I want to find a trigometric function for which:
$u(0)=u(1)=0$
and
$\frac{\partial u}{\partial y}(y=0)=\frac{\partial u}{\partial y}(y=1)=0$.
Lets look at e.g. $u=C1 cos(a y+\phi_0)+C2 sin(a y +\phi_1)$.
It is possible to choose a, $\phi_0, \phi_1$, C1 and C2 such that u(0)=u(1)=0, however I can only find the trivial solution in which u=0, to also solve the boundary condtions for the derivatives.
The function u itself should behave like a trigonometric function, but does not necessarily have to be one. So you can also modify the shown function itself. I feel like I am overlooking something very obvious right now, I would appreciate any kind of help.

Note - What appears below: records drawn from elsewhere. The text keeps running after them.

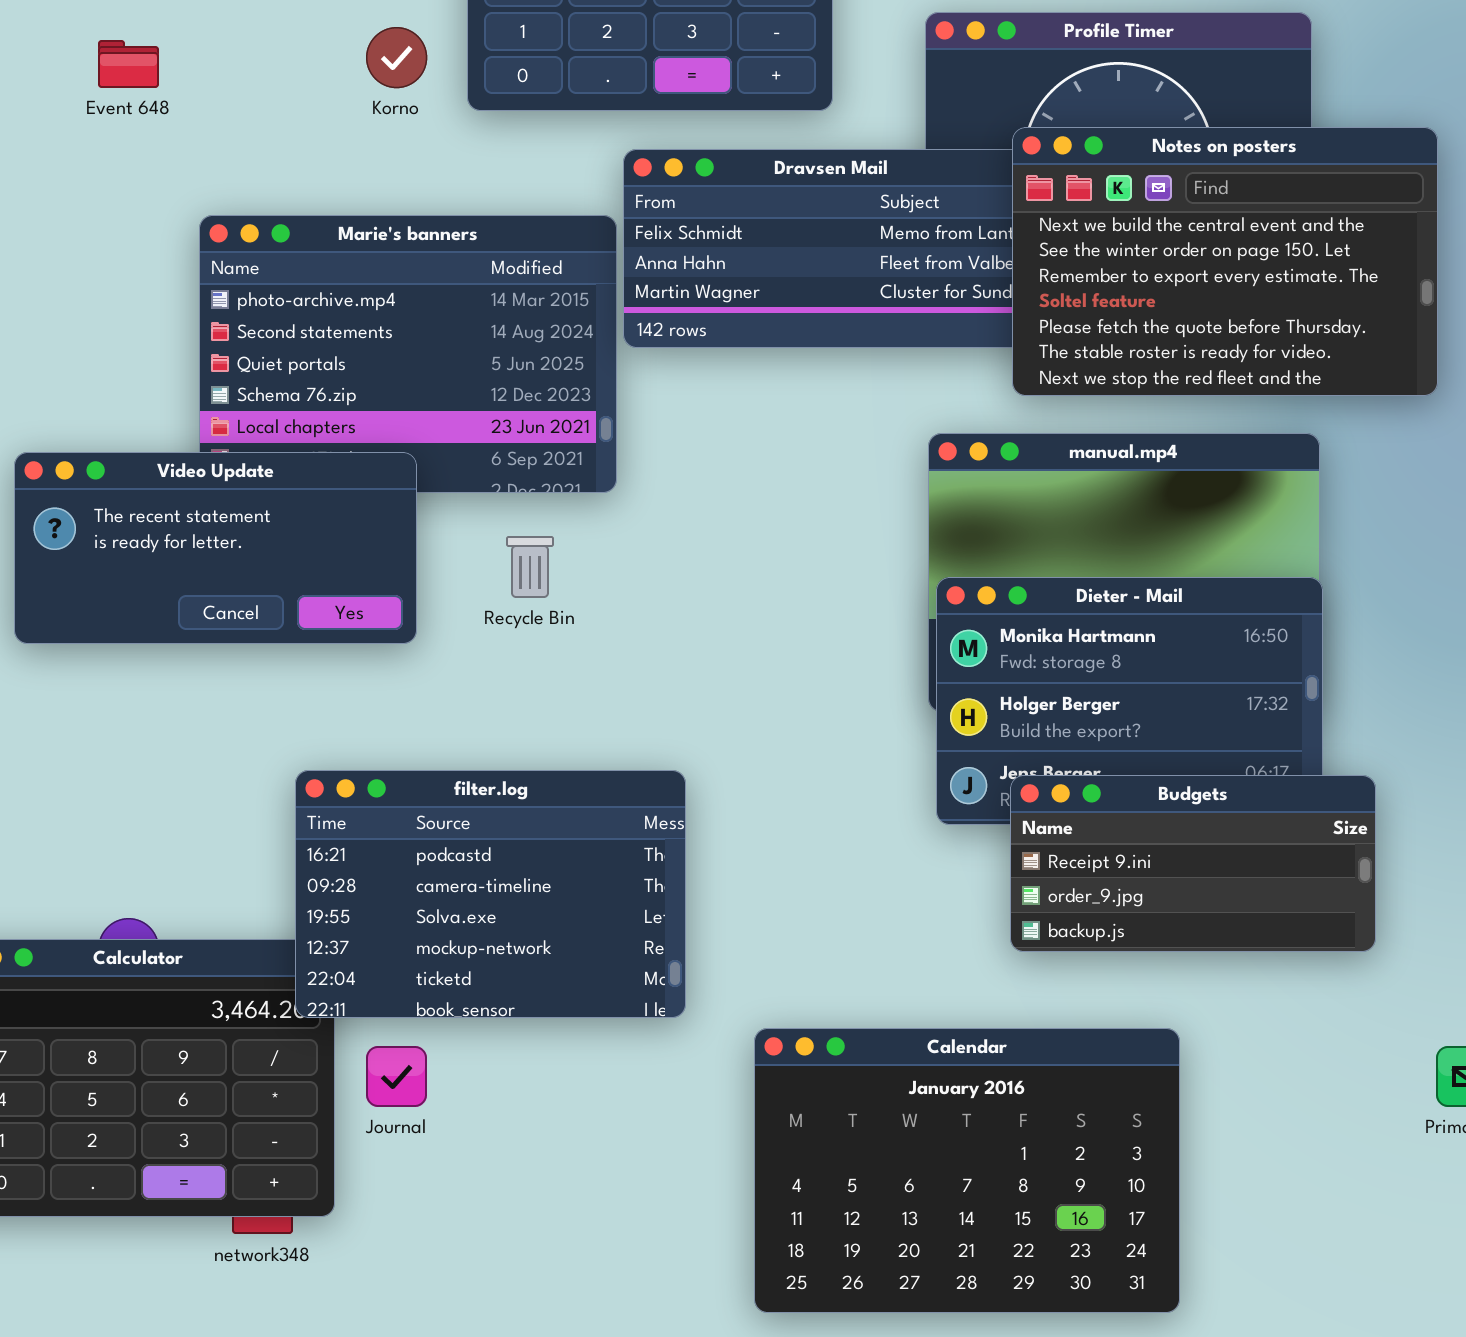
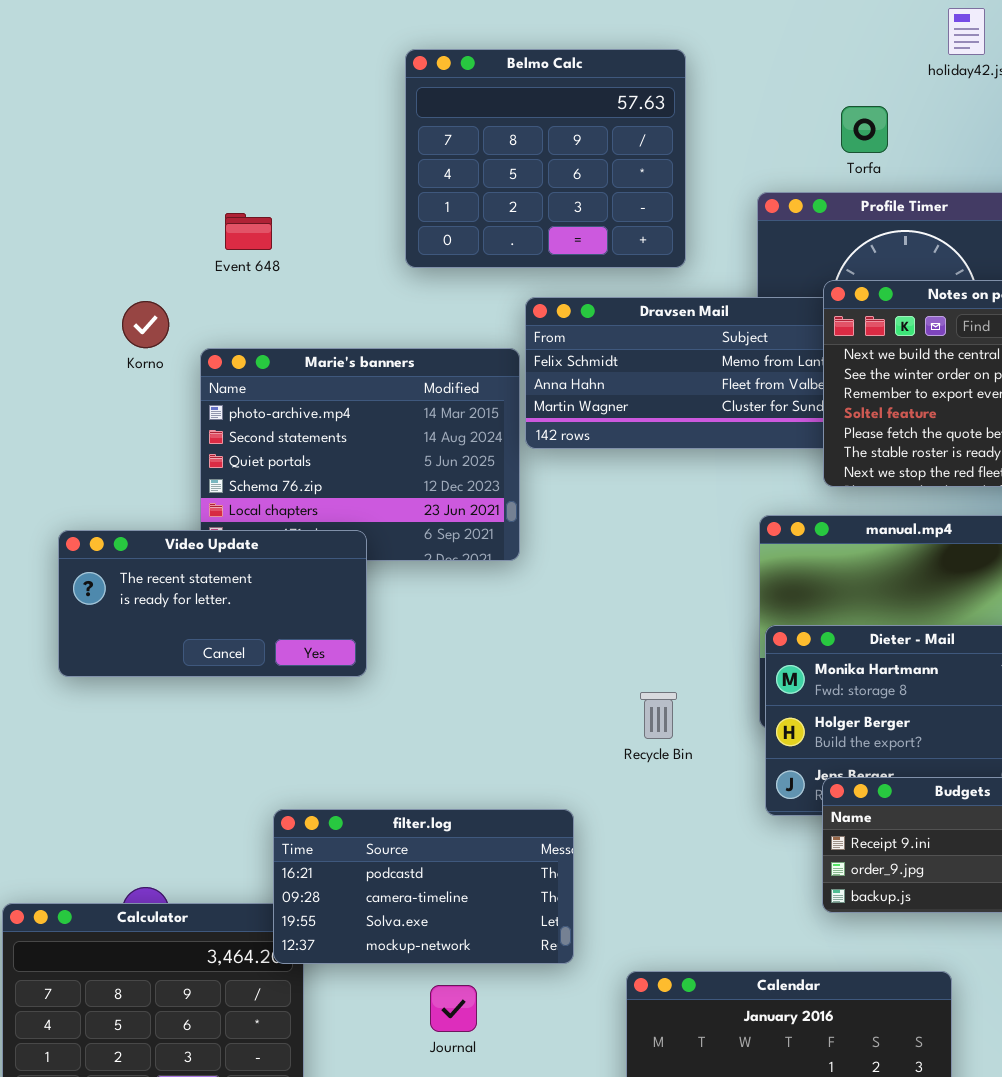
Korno: [366,27,427,88] -> [122,301,169,348], moved
Event 648: [98,40,159,88] -> [225,213,272,250], moved
Recycle Bin: [506,536,554,598] -> [640,692,677,739], moved
filter.log: [295,770,686,1018] -> [273,809,574,964], resized
Journal: [366,1046,427,1107] -> [430,985,477,1032], moved

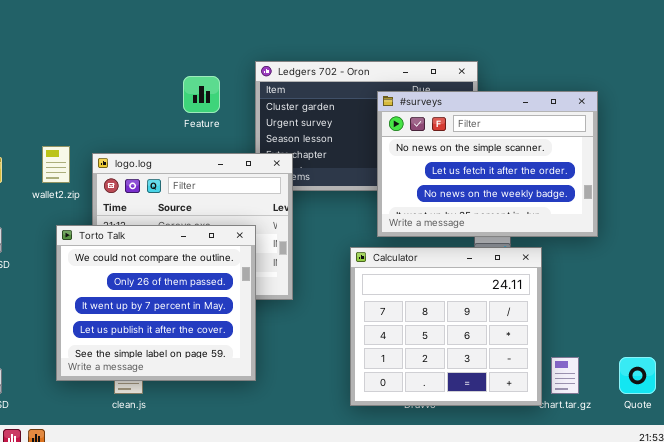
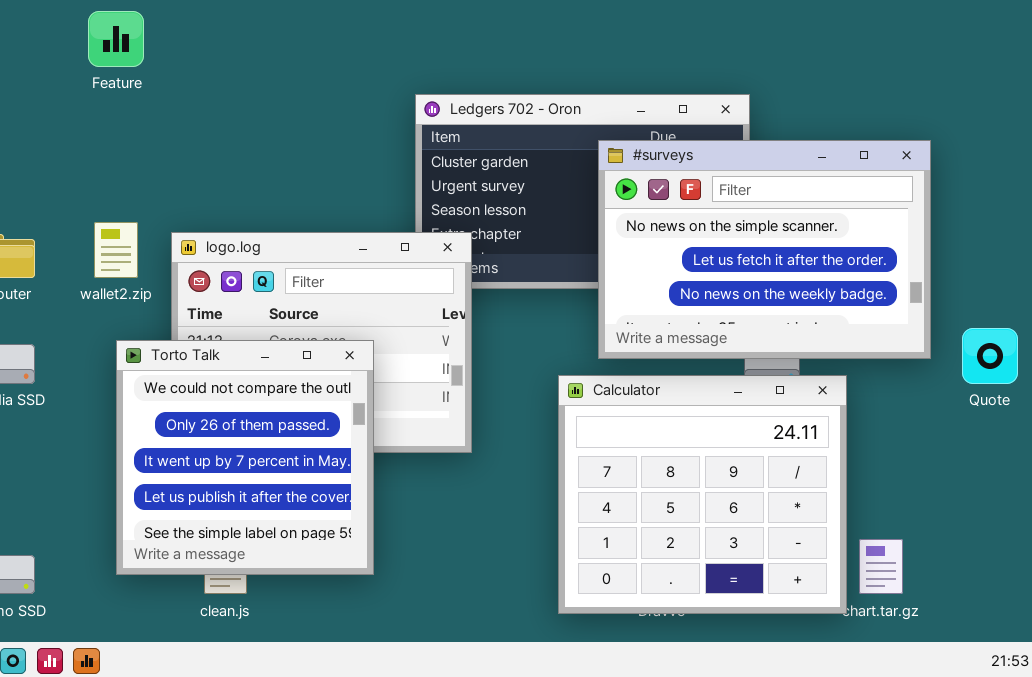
Feature: [183,76,220,113] -> [88,11,144,67], moved
Torto Talk: [56,225,256,381] -> [116,340,374,575], resized
Quote: [619,357,656,394] -> [962,328,1018,384], moved

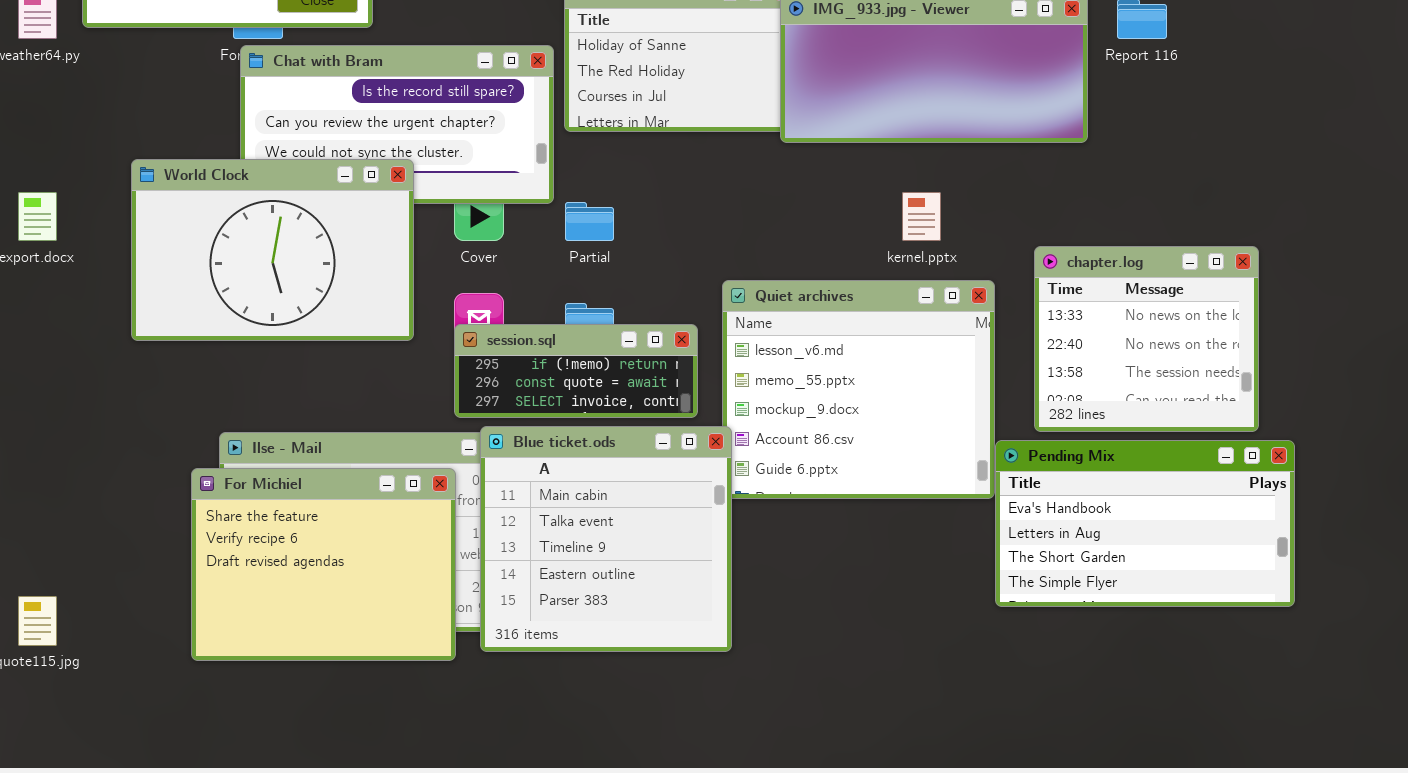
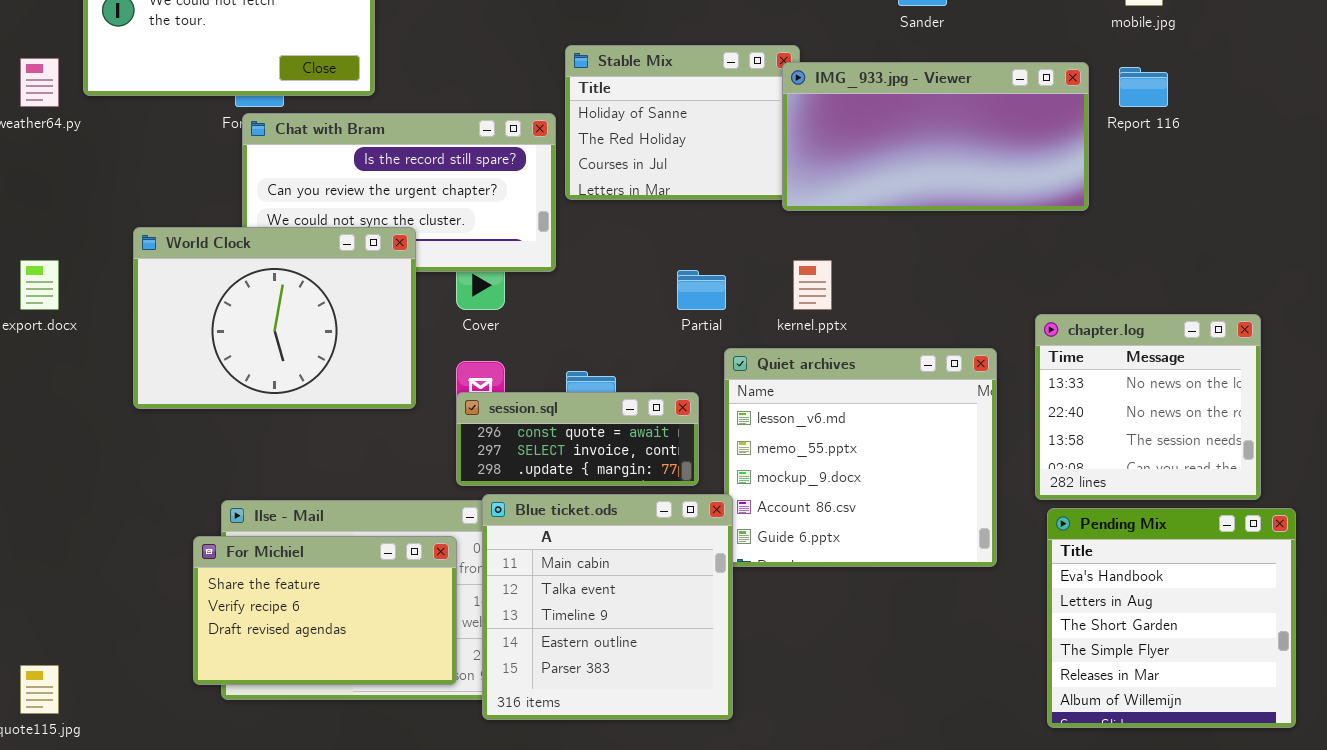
kernel.pptx: [902,192,941,241] -> [793,260,832,310], moved
Partial: [565,202,614,241] -> [677,270,726,310], moved
session.sql: [454,324,698,418] -> [456,392,699,486], scrolled down 1 row
Pending Mix: [995,440,1295,607] -> [1047,508,1296,728], resized
For Michiel: [191,468,456,661] -> [193,536,457,685], resized

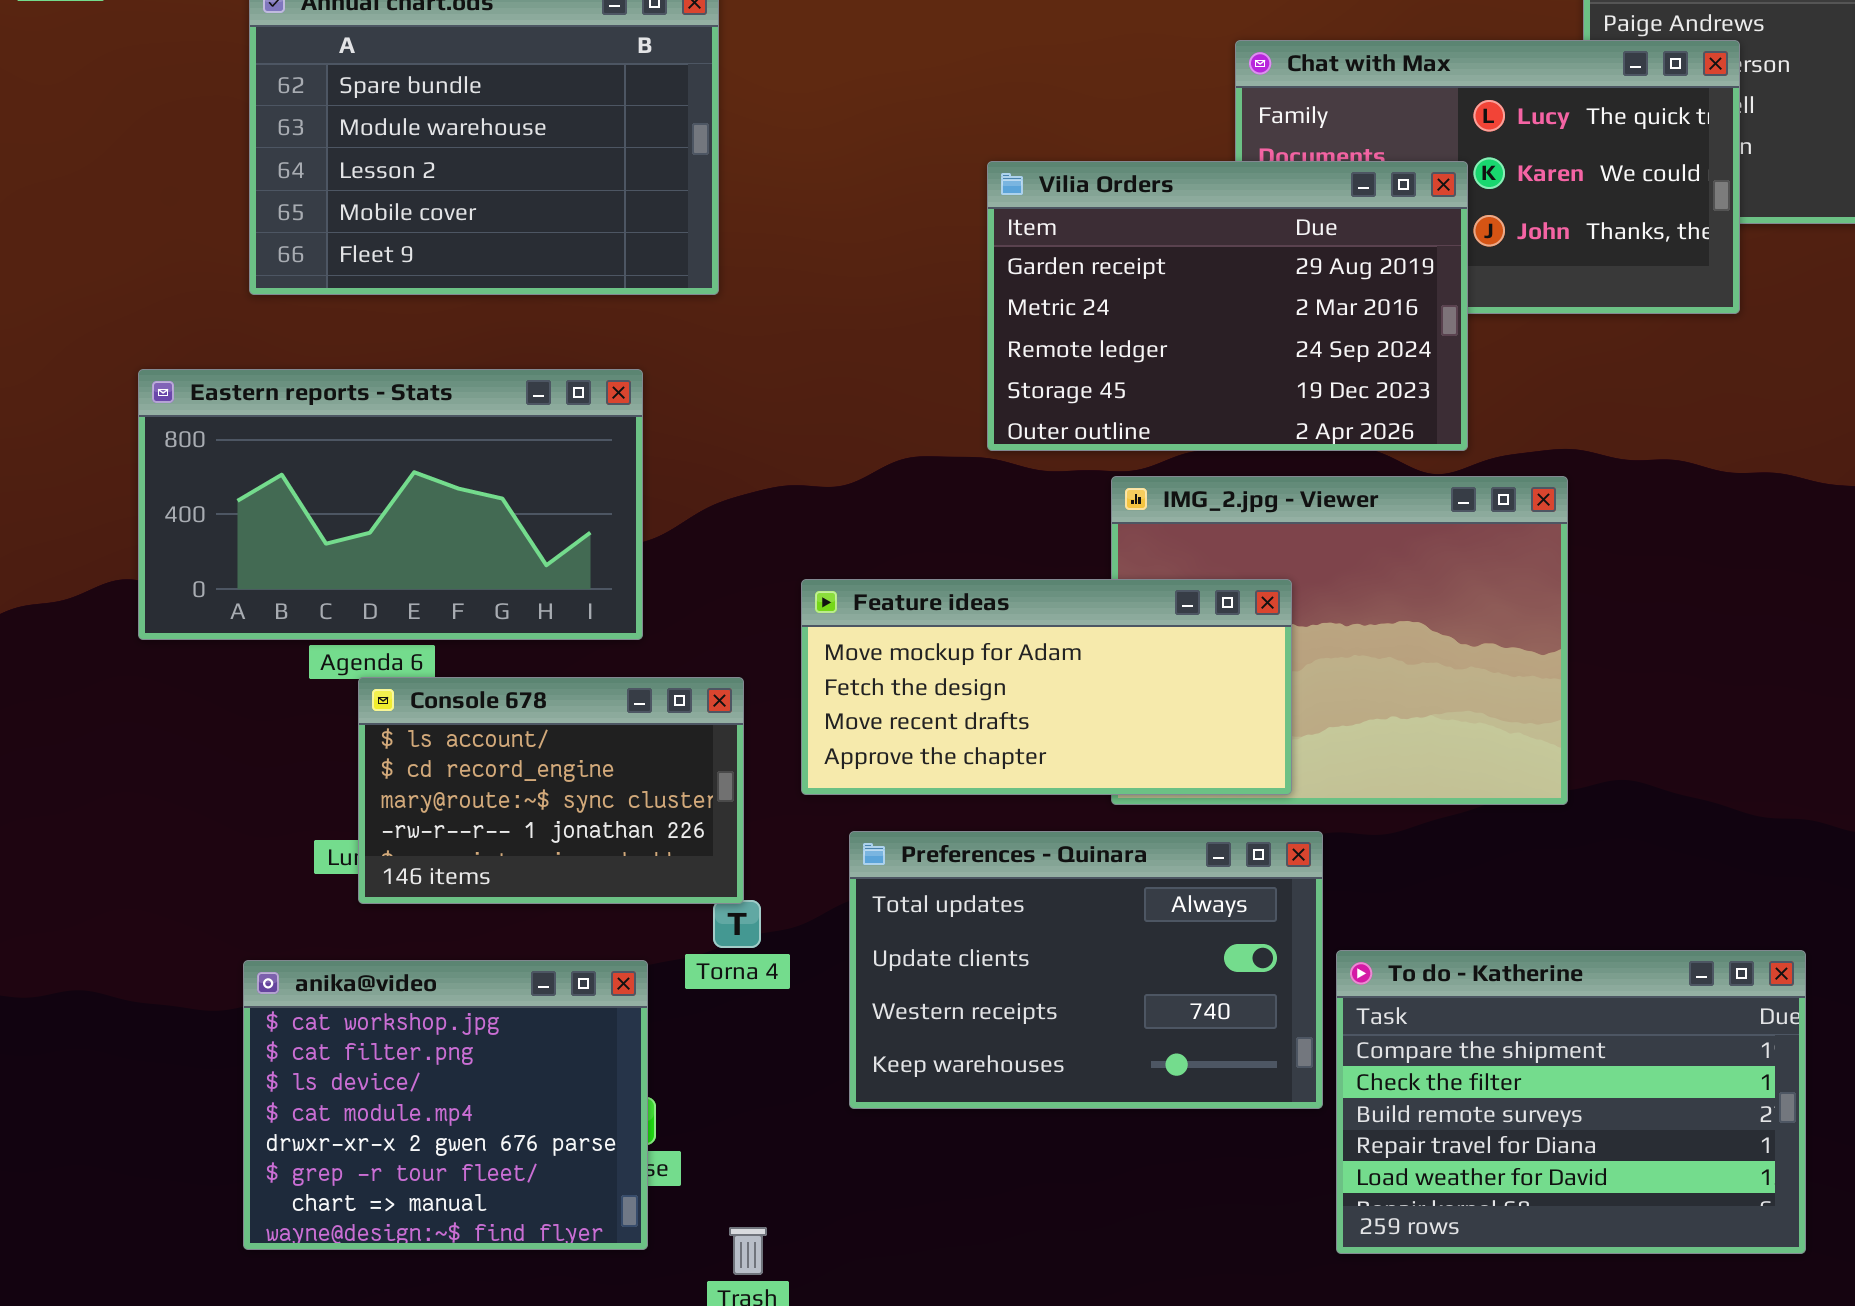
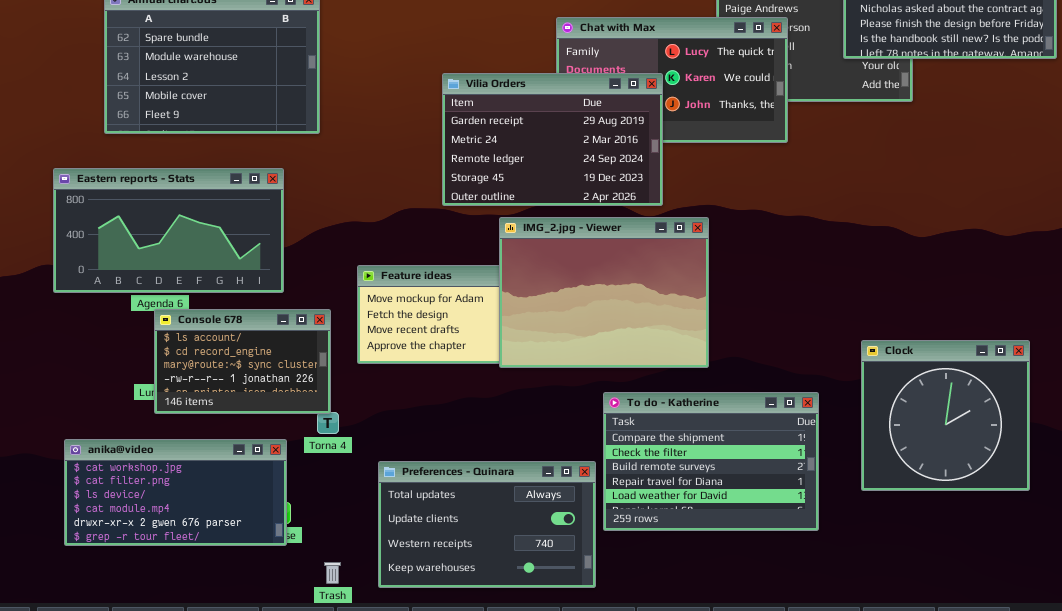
IMG_2.jpg - Viewer: [1111,476,1568,805] -> [499,217,709,368], raised
Preferences - Quinara: [849,831,1323,1109] -> [378,461,596,588], moved
To do - Katherine: [1336,950,1806,1254] -> [603,392,819,531], moved
anika@video: [243,960,648,1250] -> [64,439,287,546], resized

What you believe to be a combination of trigonometric functions with four independent parameters only has two in fact. Because
$$c_c\cos(ay+\phi_c)+c_s\sin(ay+\phi_s)\\=(c_c\cos\phi_c+c_s\cos\phi_s)\cos(ay)+(-c_c\sin\phi_c+c_s\sin\phi_s)\sin(ay)\\=p\cos(ay)+q\sin(ay)=c\cos(ay+\phi).$$
This is a general sinusoid, which cannot enjoy the requested properties.
A possible answer is
$$u(y)=2\sin^2(\pi y)=1-\cos(2\pi y),$$ if that is "trigonometric" enough.